Data provided -
┄┄┄┄┄┄┄┄┄┄┄┄┄┄┄┄┄┄┄┄

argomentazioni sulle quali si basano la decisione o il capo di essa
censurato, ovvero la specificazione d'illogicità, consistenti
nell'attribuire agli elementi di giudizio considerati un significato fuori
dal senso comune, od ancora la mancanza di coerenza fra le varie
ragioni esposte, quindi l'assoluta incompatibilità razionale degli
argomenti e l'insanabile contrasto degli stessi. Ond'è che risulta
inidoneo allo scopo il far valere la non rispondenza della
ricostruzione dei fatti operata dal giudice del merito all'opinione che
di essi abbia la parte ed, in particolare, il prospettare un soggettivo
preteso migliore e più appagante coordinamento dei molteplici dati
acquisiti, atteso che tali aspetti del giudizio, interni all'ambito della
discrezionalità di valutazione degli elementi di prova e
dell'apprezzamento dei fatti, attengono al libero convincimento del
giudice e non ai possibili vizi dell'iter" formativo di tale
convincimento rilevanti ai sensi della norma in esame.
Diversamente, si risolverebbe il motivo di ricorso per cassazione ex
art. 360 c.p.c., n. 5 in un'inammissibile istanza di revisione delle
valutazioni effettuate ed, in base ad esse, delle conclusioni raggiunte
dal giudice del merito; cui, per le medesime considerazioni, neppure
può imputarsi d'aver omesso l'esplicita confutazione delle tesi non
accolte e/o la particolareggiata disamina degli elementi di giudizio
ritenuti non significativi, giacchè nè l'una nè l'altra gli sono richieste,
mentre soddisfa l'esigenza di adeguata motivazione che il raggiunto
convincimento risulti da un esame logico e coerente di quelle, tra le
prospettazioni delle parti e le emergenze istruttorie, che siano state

┄┄┄┄┄┄┄┄┄┄┄┄┄┄┄┄┄┄┄┄

Problem to work on - Copy out, unchanged, the part of the material that opens with its very first line and closes with the line containing "acquisiti, atteso che", including both of those lines.

Solution for this exercise -
argomentazioni sulle quali si basano la decisione o il capo di essa
censurato, ovvero la specificazione d'illogicità, consistenti
nell'attribuire agli elementi di giudizio considerati un significato fuori
dal senso comune, od ancora la mancanza di coerenza fra le varie
ragioni esposte, quindi l'assoluta incompatibilità razionale degli
argomenti e l'insanabile contrasto degli stessi. Ond'è che risulta
inidoneo allo scopo il far valere la non rispondenza della
ricostruzione dei fatti operata dal giudice del merito all'opinione che
di essi abbia la parte ed, in particolare, il prospettare un soggettivo
preteso migliore e più appagante coordinamento dei molteplici dati
acquisiti, atteso che tali aspetti del giudizio, interni all'ambito della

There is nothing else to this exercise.